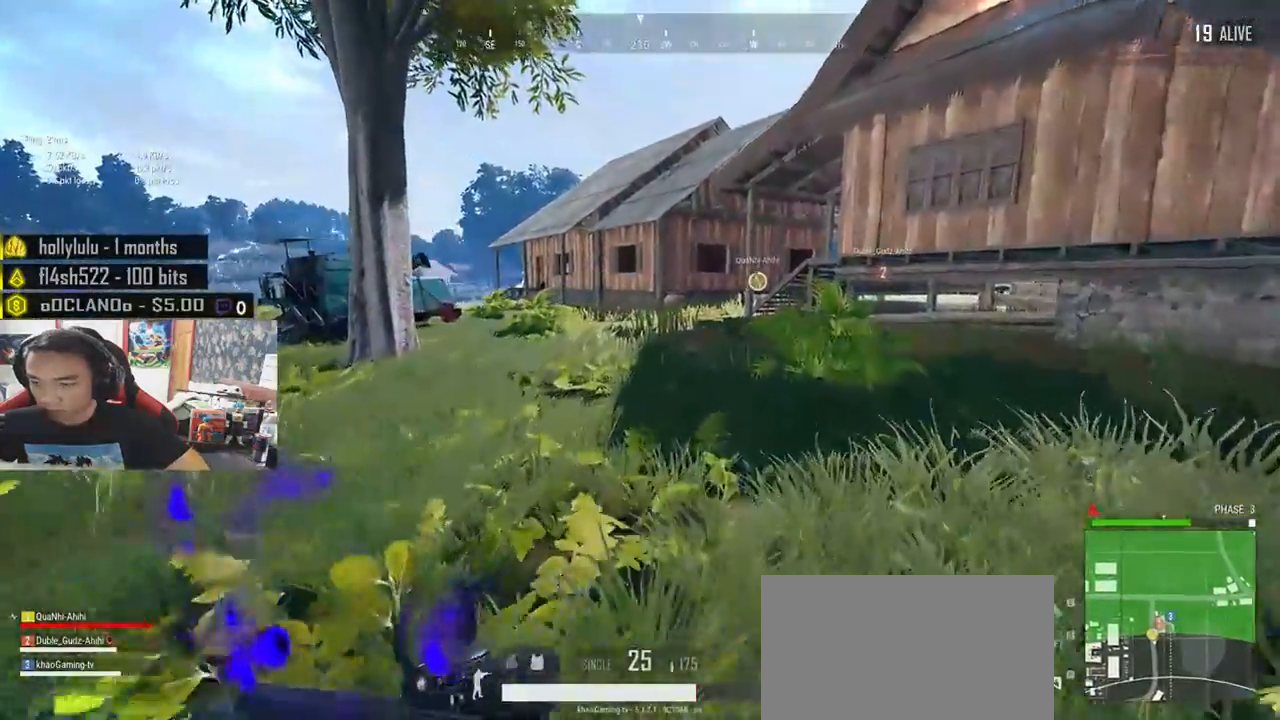
{"keys": ["shift", "w"], "mouse": [], "events": []}
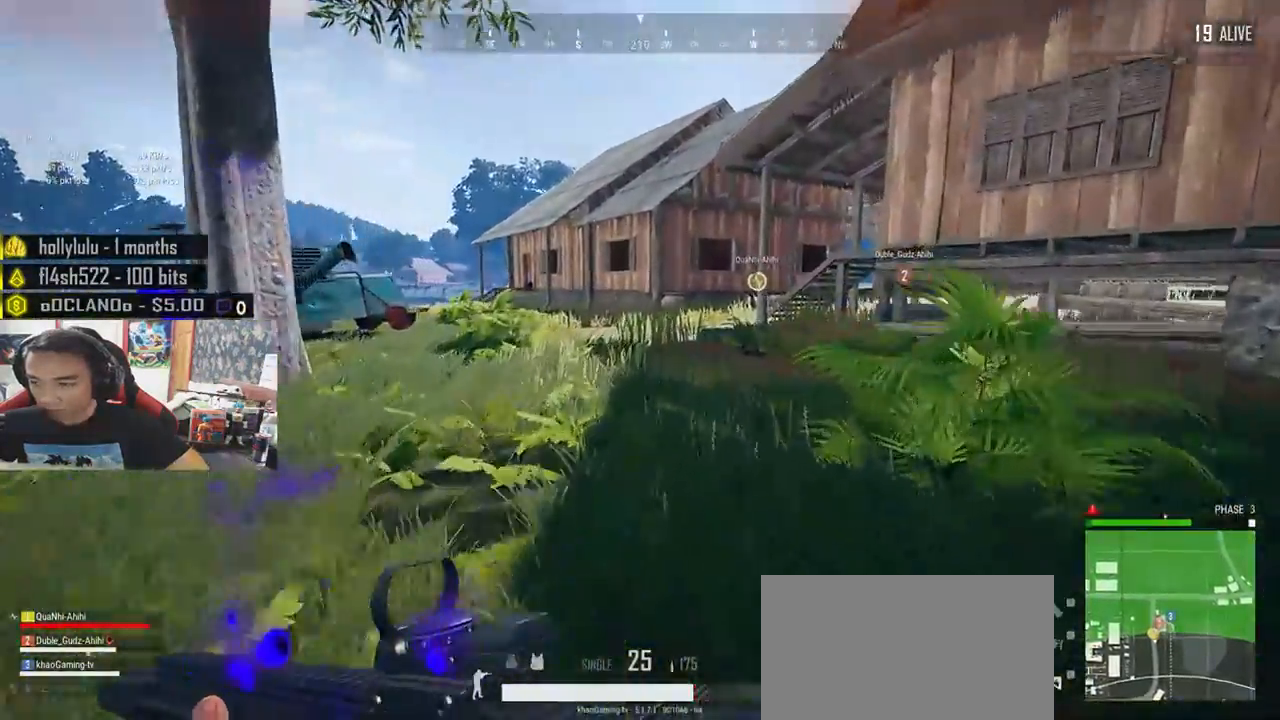
{"keys": ["d", "shift", "w"], "mouse": [], "events": [[166, "d", "down"]]}
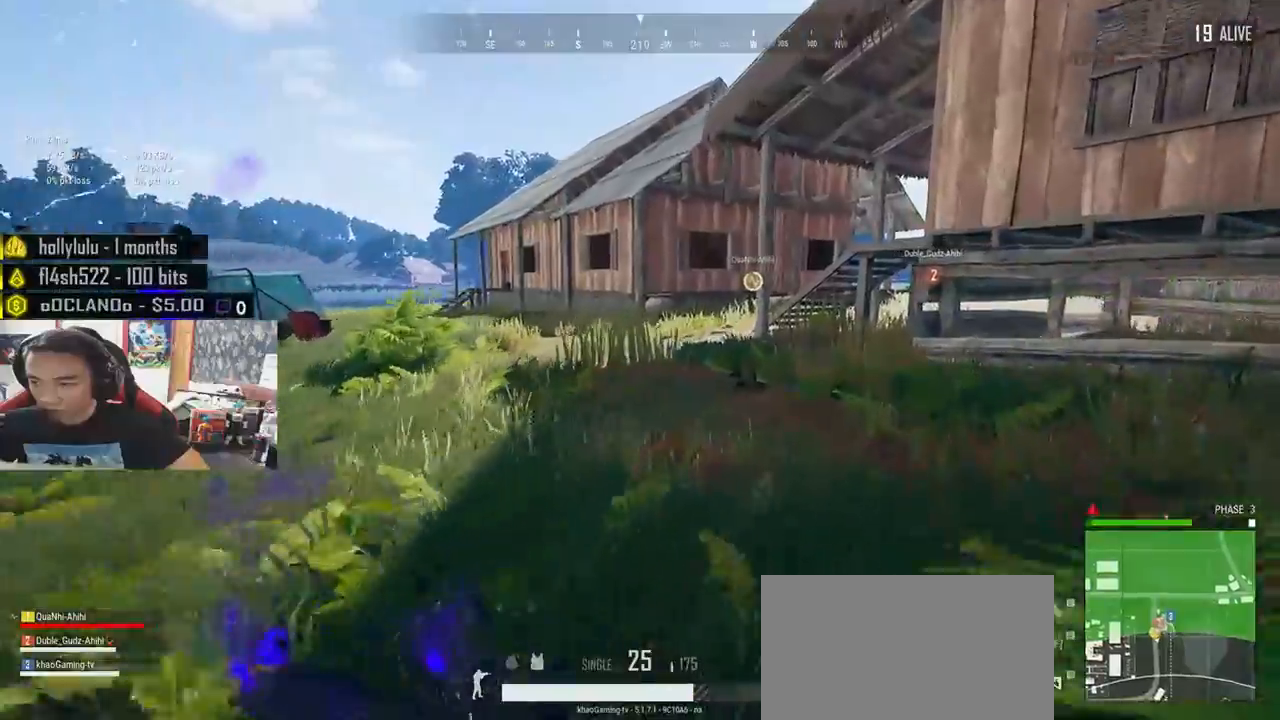
{"keys": ["shift", "w"], "mouse": [], "events": [[116, "d", "up"]]}
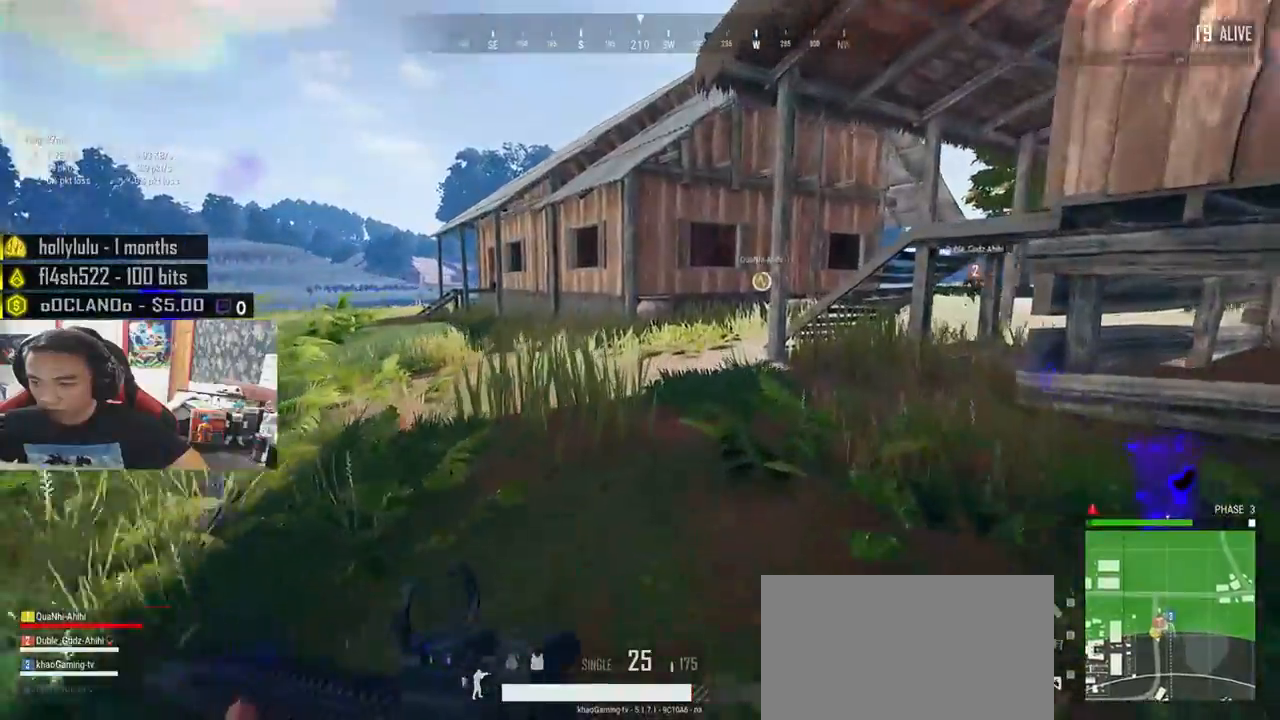
{"keys": ["shift", "w"], "mouse": [], "events": []}
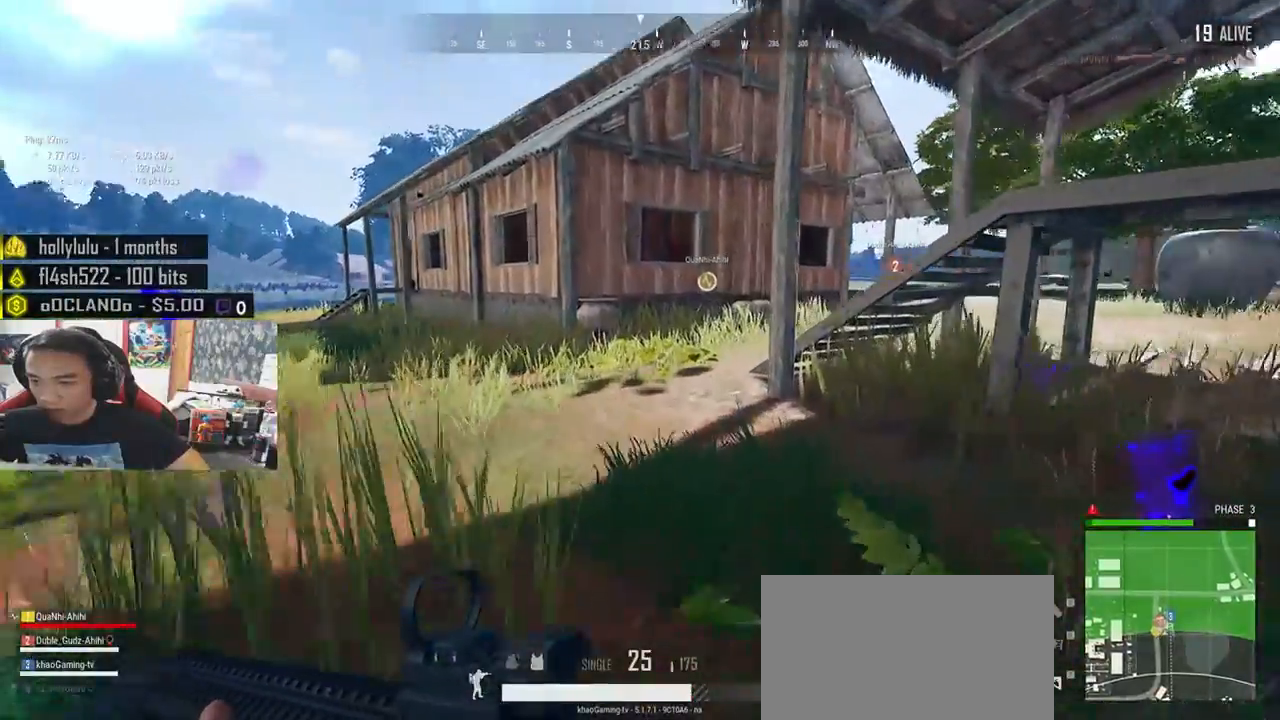
{"keys": ["shift", "w"], "mouse": [], "events": []}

Work instructions:
Repeat each line of the records exactly, dropping the pictures.

Answer to the problem:
{"keys": ["shift", "w"], "mouse": [], "events": []}
{"keys": ["d", "shift", "w"], "mouse": [], "events": [[166, "d", "down"]]}
{"keys": ["shift", "w"], "mouse": [], "events": [[116, "d", "up"]]}
{"keys": ["shift", "w"], "mouse": [], "events": []}
{"keys": ["shift", "w"], "mouse": [], "events": []}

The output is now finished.